Great Drives: Like a Bat Out of Reno
Concierge.com's Insider Guide:
Bringing major horsepower to Pony Express country, Stephan Wilkinson rides shotgun in the Nissan GT-R from the Great Basin to Big Sur
We're climbing out of mythic Death Valley, California, the lowest, driest, hottest place in the United States. The road is serpentine, scary, vertiginous, with guardrail-less drop-offs on the passenger side of the car and vast views back into the broad valley.
"You think Mom would like this road?" my daughter, Brook, asks, laughing, while cranking the wheel. She's recalling her mother's fingernail dents in the passenger-door handgrip whenever Brook and I get crazy in a car. This trip is a brief ticket to ride for my daughter and me, footloose and together.
The power of travel can be two car guys with one high-performance automobile and nobody to tell them to slow down. Or, in this case, a power-trip paradise for a father and daughter who have shared their fascination with fast cars since she was 12, old enough to sneak out and begin driving the empty back roads around our rural home.
Our ride this time is the 2009 Nissan GT-R 2+2 supercoupe. It has so much power that the reticent Japanese won't even admit the true total. (After all, it wasn't long ago that there was an informal agreement that no Japanese manufacturer would advertise more than 280 horsepower in a production car.) Nissan claims the horsepower is 480, but truth be known, it's probably an excessively American 520 horses.
Being too wizened to handle such grunt, I've requisitioned my race carloving daughter to deal with the serious driving chores. And a lucky thing, too: She gets the only speeding ticket of the trip96 in a 70-mile-per-hour zone. "Good thing they didn't tag me 10 minutes ago, when I was doing 150," she said. (Hold your cards and letters, outraged readers: 150 miles per hour on an empty 20-mile-long Nevada desert straightaway is, for a good high-performance driver in a capable car, about as dangerous as riding a garbage-can lid down a bunny slope.)
Reno to Ely, Nevada
"It'll be a few minutes until your car is ready," the Nissan guy says. I glance out the window and see two Japanese engineers with laptops plugged into the poor dear. Not good.

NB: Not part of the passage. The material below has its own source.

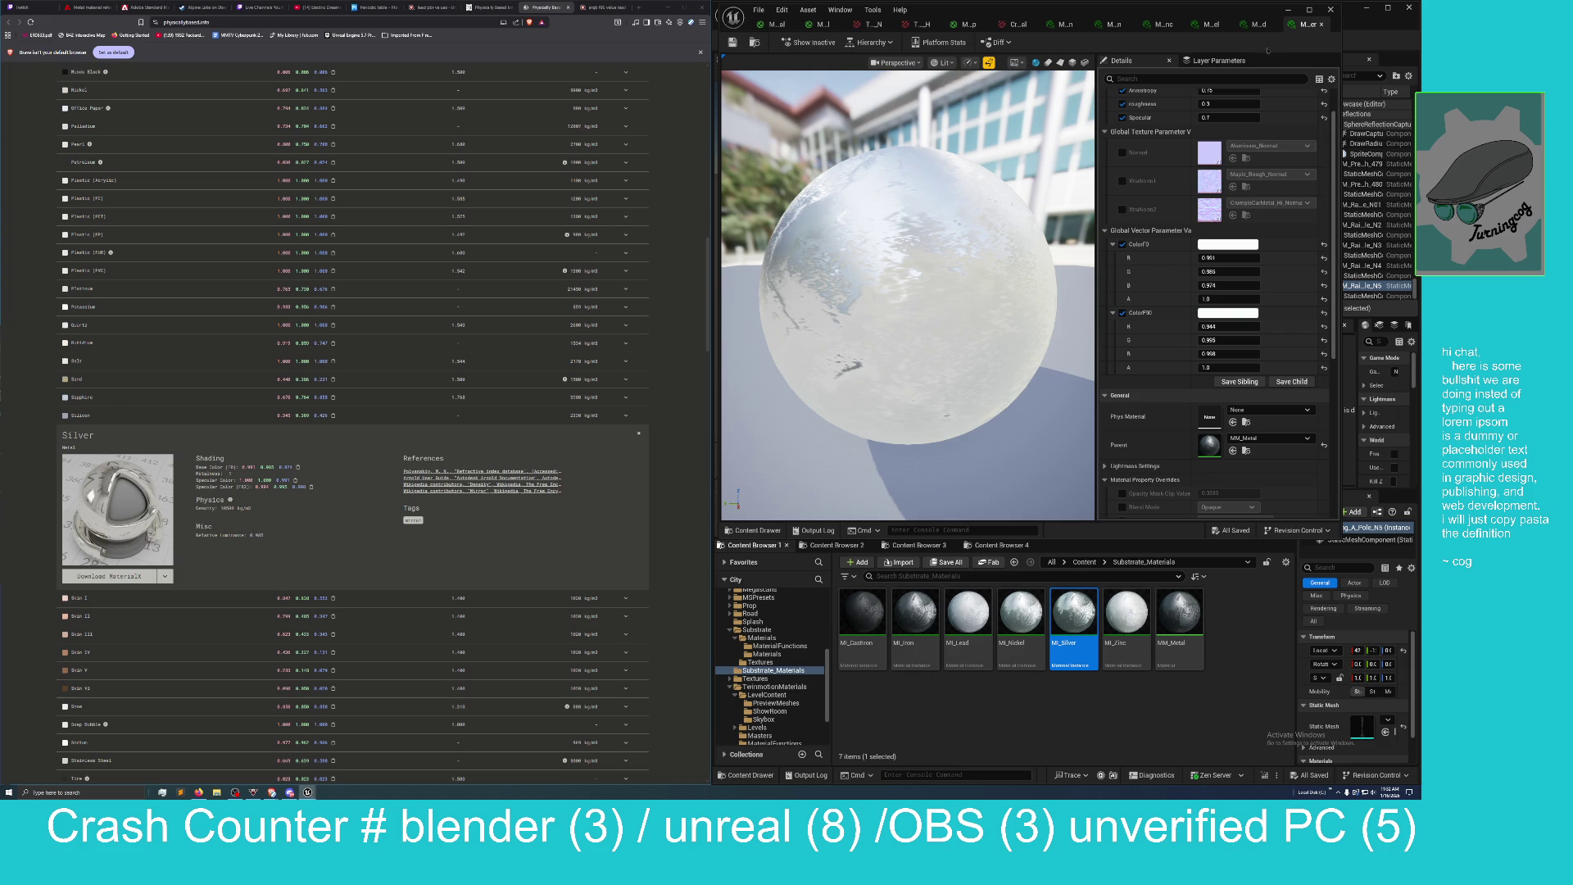
mouse_move(1045, 13)
left_mouse_down()
mouse_move(520, 135)
mouse_move(368, 135)
left_mouse_up()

Fifteen minutes later, I check again and one of the engineers is reading a thick technical manual. Worse.
Ten minutes after that, he is on his cell phone to Japan. We're in trouble. The GT-R has more electronics than your local Best Buy, but the techs eventually diddle diodes and massage microcircuits thoroughly enough. We head out of Reno, a city filled with a VFW-get-together's worth of canes, walkers, and mobility scooters; if Las Vegas is a mecca for middle-aged conventioneers, Reno is the magnet for varicose-nosed geezers.
Diverting from our route to Ely, U.S. 50 takes us to Fort Churchill State Park, built in 1860 to help protect California-bound settlers as well as, briefly, the Pony Express. Despite its renown, the Pony Express existed for only a year and a half, from April 1860 to October 1861, during which 120 jockey-size riders, weight limited to 125 pounds, galloped 650,000 miles, changing horses every 10, and supposedly lost only one mail shipment. They had great PR, though.